Reproduce the appellate opinion verbatim, starting at "California Court of" and ending at "T.D. Service Company.".

» TEXT SHOWN
=====
California Court of Appeals, Second District, Sixth Division
March 23, 2015
F. WOOD BOYCE, Plaintiff and Appellant,
T.D. SERVICE COMPANY et al., Defendants and Respondents.
[REVIEW GRANTED BY CAL. SUPREME COURT]
Superior Court of Santa Barbara County, No. 1438504 Thomas P. Anderle, Judge
[Copyrighted Material Omitted]
Law Office of and Ronald H. Freshman for Plaintiff and Appellant.
The Dreyfuss Firm and Lawrence J. Dreyfuss for Defendant and Respondent T.D. Service Company.
Law Office of Lisa Edgar-Dickman and Lisa Edgar-Dickman for Defendants and Respondents PMG Mortgage Inc., dba Pacific Mortgage Group and Sandeep Bhasin.
Shulman Bunn; Stephanie J Shulman and Patricia M. Snyder for Defendant and Respondent Dave Kerr.
Locke Lord and Nina Huerta for Defendants and Respondents Wells Fargo Bank, N.A., Homeward Residential, Inc., and Power Default Services, Inc.
"There are no free houses." These are the words of the bankruptcy judge who allowed the instant home foreclosure to go forward. It rejected appellant's theory of "wrongful foreclosure." Thereafter, the same theory was rejected in an unlawful detainer proceeding. Undeterred, appellant F. Wood Boyce sued his lender for "wrongful foreclosure" because the $1.155 million deed of trust was placed in a mortgage investment pool before
the foreclosure. Appellant also sued the transferees/assignees to the promissory note and deed of trust, the foreclosure trustee and the company that processed the foreclosure documents, and the person who purchased the property.
=====
» DATA SHOWN
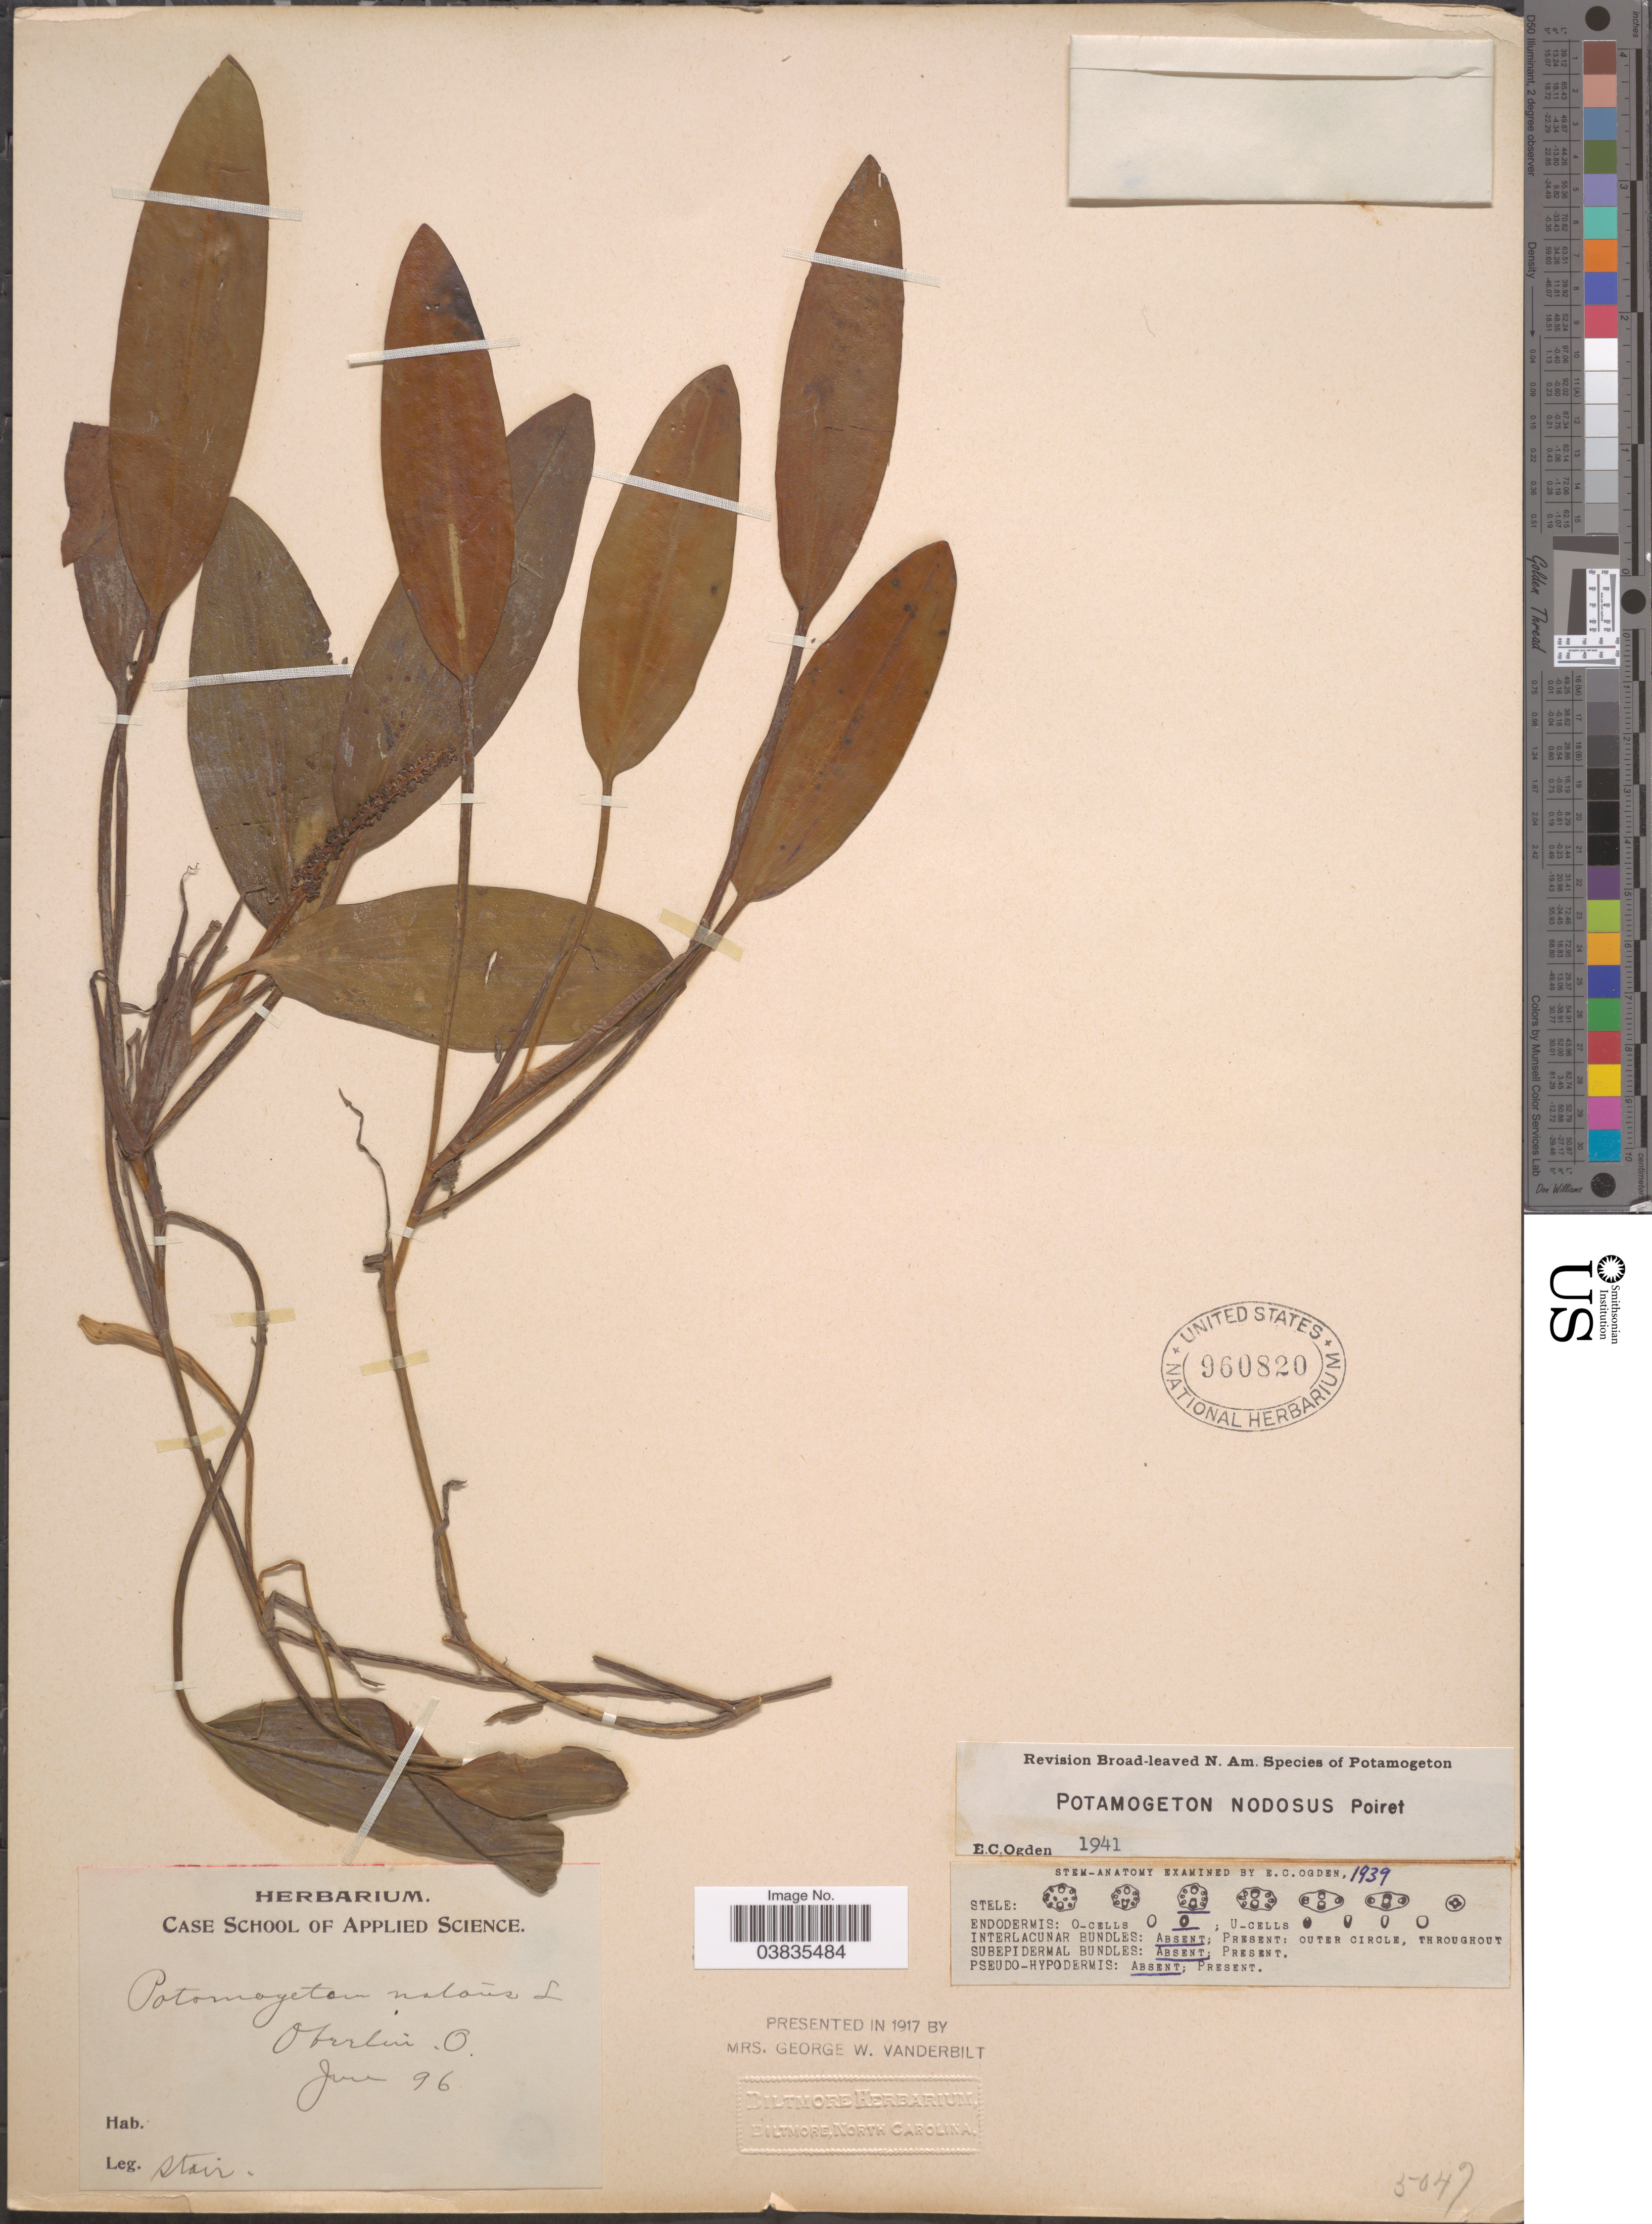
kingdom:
=====
» FINAL ANSWER
California Court of Appeals, Second District, Sixth Division
March 23, 2015
F. WOOD BOYCE, Plaintiff and Appellant,
T.D. SERVICE COMPANY et al., Defendants and Respondents.
[REVIEW GRANTED BY CAL. SUPREME COURT]
Superior Court of Santa Barbara County, No. 1438504 Thomas P. Anderle, Judge
[Copyrighted Material Omitted]
Law Office of and Ronald H. Freshman for Plaintiff and Appellant.
The Dreyfuss Firm and Lawrence J. Dreyfuss for Defendant and Respondent T.D. Service Company.